Filters can nest a child resource under its parent. Only these parent → child pairs are valid:

| Parent | Child |
|--------|-------|
| `PLACE` | `THING` |
| `PLACE` or `THING` | `MONITOR` |
| any type (except `TRANSACTION`) | `TRANSACTION` |
| `ORGANIZATION` | `ORGANIZATION` |

So these are valid composite filters:

- `PLACE/Site/<siteId>/THING/#/#`: all Things in one site.
- `PLACE/Site/#/THING/Battery/#/MONITOR/#`: monitors on any Battery in any site.
- `PLACE/Fleet/<fleetId>/THING/#/#/TRANSACTION/#/#`: all transactions on Things in a fleet.

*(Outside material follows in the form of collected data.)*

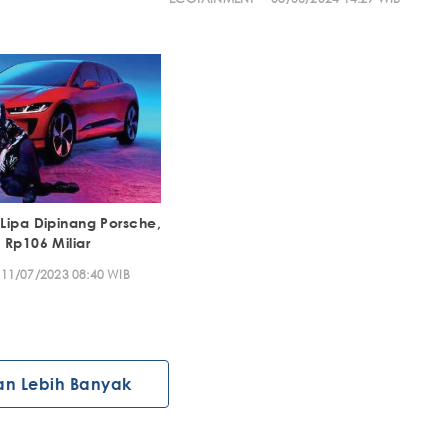
Lipa Dipinang Porsche,
 Rp106 Miliar
11/07/2023 08:40 WIB
an Lebih Banyak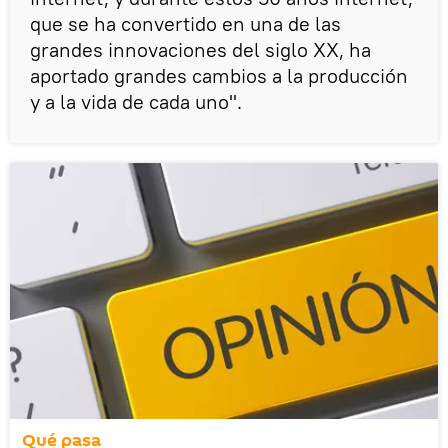
que se ha convertido en una de las
grandes innovaciones del siglo XX, ha
aportado grandes cambios a la producción
y a la vida de cada uno".
Qué pasa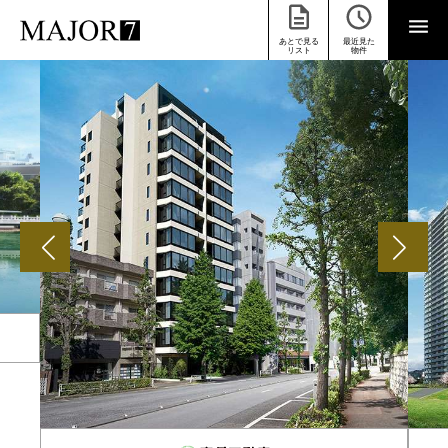
あとで見る
最近見た
リスト
物件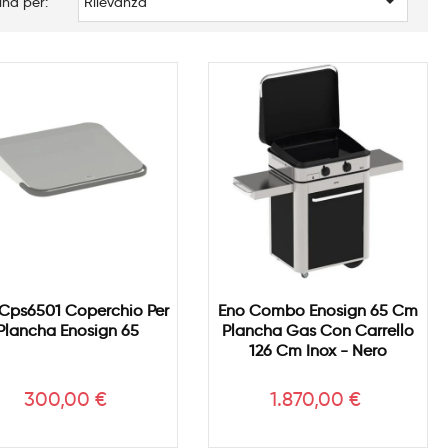

ina per:
Rilevanza
Cps6501 Coperchio Per
Eno Combo Enosign 65 Cm
Plancha Enosign 65
Plancha Gas Con Carrello
126 Cm Inox - Nero
Prezzo
Prezzo
300,00 €
1.870,00 €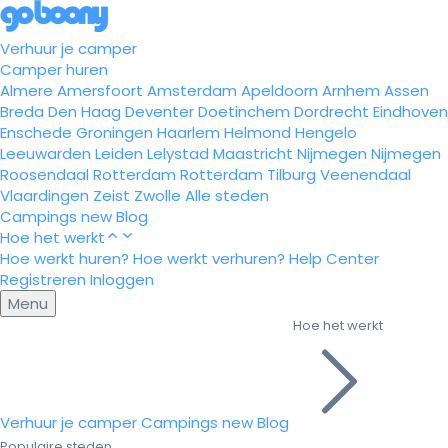
Verhuur je camper
Camper huren
Almere
Amersfoort
Amsterdam
Apeldoorn
Arnhem
Assen
Breda
Den Haag
Deventer
Doetinchem
Dordrecht
Eindhoven
Enschede
Groningen
Haarlem
Helmond
Hengelo
Leeuwarden
Leiden
Lelystad
Maastricht
Nijmegen
Nijmegen
Roosendaal
Rotterdam
Rotterdam
Tilburg
Veenendaal
Vlaardingen
Zeist
Zwolle
Alle steden
Campings
new
Blog
Hoe het werkt
Hoe werkt huren?
Hoe werkt verhuren?
Help Center
Registreren
Inloggen
Menu
Hoe het werkt
Verhuur je camper
Campings
new
Blog
Populaire steden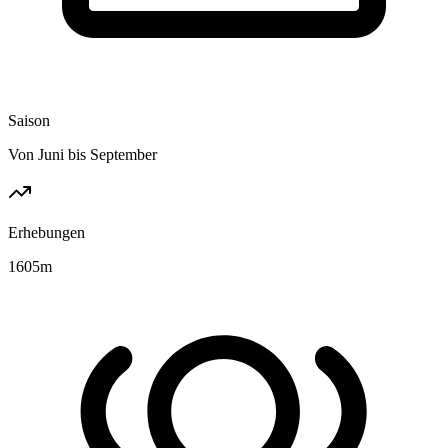
Saison
Von Juni bis September
Erhebungen
1605
m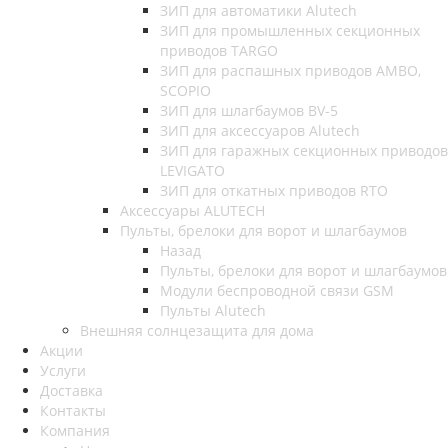
ЗИП для автоматики Alutech
ЗИП для промышленных секционных
приводов TARGO
ЗИП для распашных приводов AMBO,
SCOPIO
ЗИП для шлагбаумов BV-5
ЗИП для аксессуаров Alutech
ЗИП для гаражных секционных приводов
LEVIGATO
ЗИП для откатных приводов RTO
Аксессуары ALUTECH
Пульты, брелоки для ворот и шлагбаумов
Назад
Пульты, брелоки для ворот и шлагбаумов
Модули беспроводной связи GSM
Пульты Alutech
Внешняя солнцезащита для дома
Акции
Услуги
Доставка
Контакты
Компания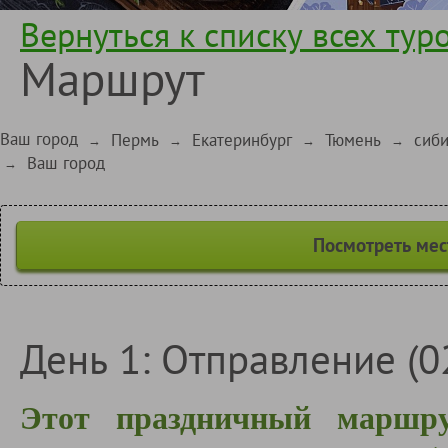
Вернуться к списку всех тур
Маршрут
Ваш город
Пермь
Екатеринбург
Тюмень
сиби
→
→
→
→
Ваш город
→
Посмотреть мес
День 1: Отправление (0
Этот праздничный маршру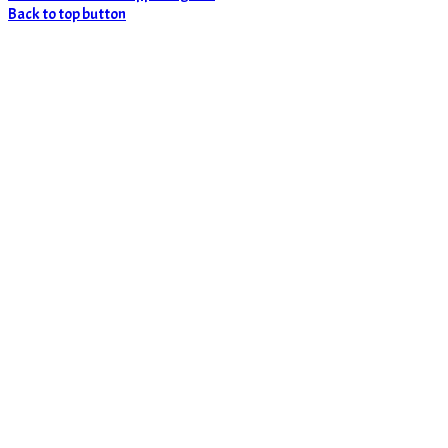
Back to top button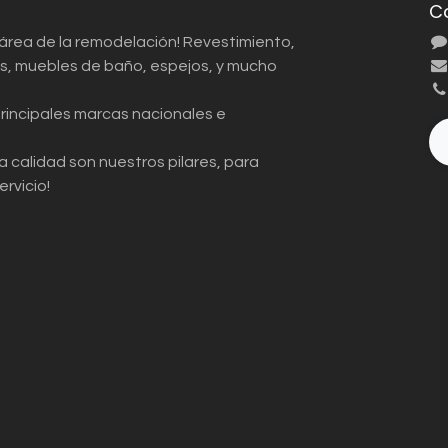
C
 área de la remodelación! Revestimiento,
ios, muebles de baño, espejos, y mucho
principales marcas nacionales e
a calidad son nuestros pilares, para
ervicio!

A Thing can also stand on its own (`THING/Battery/<thingId>`) when you don't need to pin the place.

## How matching works

Each protected endpoint declares the **action** it needs and the **resource** it touches.
At request time, the platform fills the resource ids in from the request, then checks your
key:

1. The scope's action must match the endpoint's action, or be `*`.
2. The scope's resource filter must **cover** the endpoint's resource: every segment is
   either `#` or an exact match, and the hierarchy lines up.

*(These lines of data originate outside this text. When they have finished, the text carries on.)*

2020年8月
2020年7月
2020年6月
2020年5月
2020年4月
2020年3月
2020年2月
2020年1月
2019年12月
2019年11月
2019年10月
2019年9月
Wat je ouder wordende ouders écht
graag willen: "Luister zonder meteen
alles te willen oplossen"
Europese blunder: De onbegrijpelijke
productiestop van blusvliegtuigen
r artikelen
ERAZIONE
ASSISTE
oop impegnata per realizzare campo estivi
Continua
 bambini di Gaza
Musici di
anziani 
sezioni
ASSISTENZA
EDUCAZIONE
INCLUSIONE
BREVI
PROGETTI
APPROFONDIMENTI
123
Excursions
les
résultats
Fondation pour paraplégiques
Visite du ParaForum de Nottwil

A key is allowed if **any one** of its scopes covers the request. Otherwise the request gets
`403 Forbidden`. Scopes are additive: list several to grant several areas.

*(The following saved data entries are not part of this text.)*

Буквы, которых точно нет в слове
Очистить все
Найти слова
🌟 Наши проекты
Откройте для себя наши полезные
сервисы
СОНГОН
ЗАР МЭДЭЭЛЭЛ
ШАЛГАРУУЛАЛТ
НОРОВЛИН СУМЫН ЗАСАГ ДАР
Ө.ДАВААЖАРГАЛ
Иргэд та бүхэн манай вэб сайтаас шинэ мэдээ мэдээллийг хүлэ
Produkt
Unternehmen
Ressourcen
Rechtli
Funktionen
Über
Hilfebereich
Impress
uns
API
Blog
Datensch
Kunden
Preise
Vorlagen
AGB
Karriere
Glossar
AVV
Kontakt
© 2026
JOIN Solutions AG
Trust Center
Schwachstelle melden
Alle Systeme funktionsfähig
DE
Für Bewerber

## Configuring filters on a key

You set filters when you mint a key, in the `scopes` list:

```json
{
  "keyType": "External",
  "name": "depot-ingest-bot",
  "scopes": [
    { "action": "write", "resourceFilter": "PLACE/Site/<siteId>/THING/#/#" },
    { "action": "read",  "resourceFilter": "PLACE/Site/<siteId>/THING/#/#" }
  ],
  "allowedIpCidrs": [],
  "expiresAt": null
}
```

This key can read and write any Thing in `<siteId>`, and nothing else. Each filter is
validated for shape and type tokens when the key is created or updated; an invalid filter is
rejected. See [API fundamentals](/platform/api-fundamentals) for the rest of the API key
fields (key type, IP allow-list, expiry).

## Limitations

- The wildcard is `#`. The `*` wildcard is for the **action**, not the path.
- A filter must name a resource type. There is no bare global wildcard.
- `DEFINITION/#/#` is rejected: name a `definitionType` (e.g. `DEFINITION/Metric/#`).
- Type tokens (`placeType`, `definitionType`, `direction`, `transactionType`) are validated
  against known values. Ids are not: a filter can name an id that doesn't exist.
- Only the parent → child pairs above can nest.
- Every filter is bound to your organization. A key can't grant access to another org.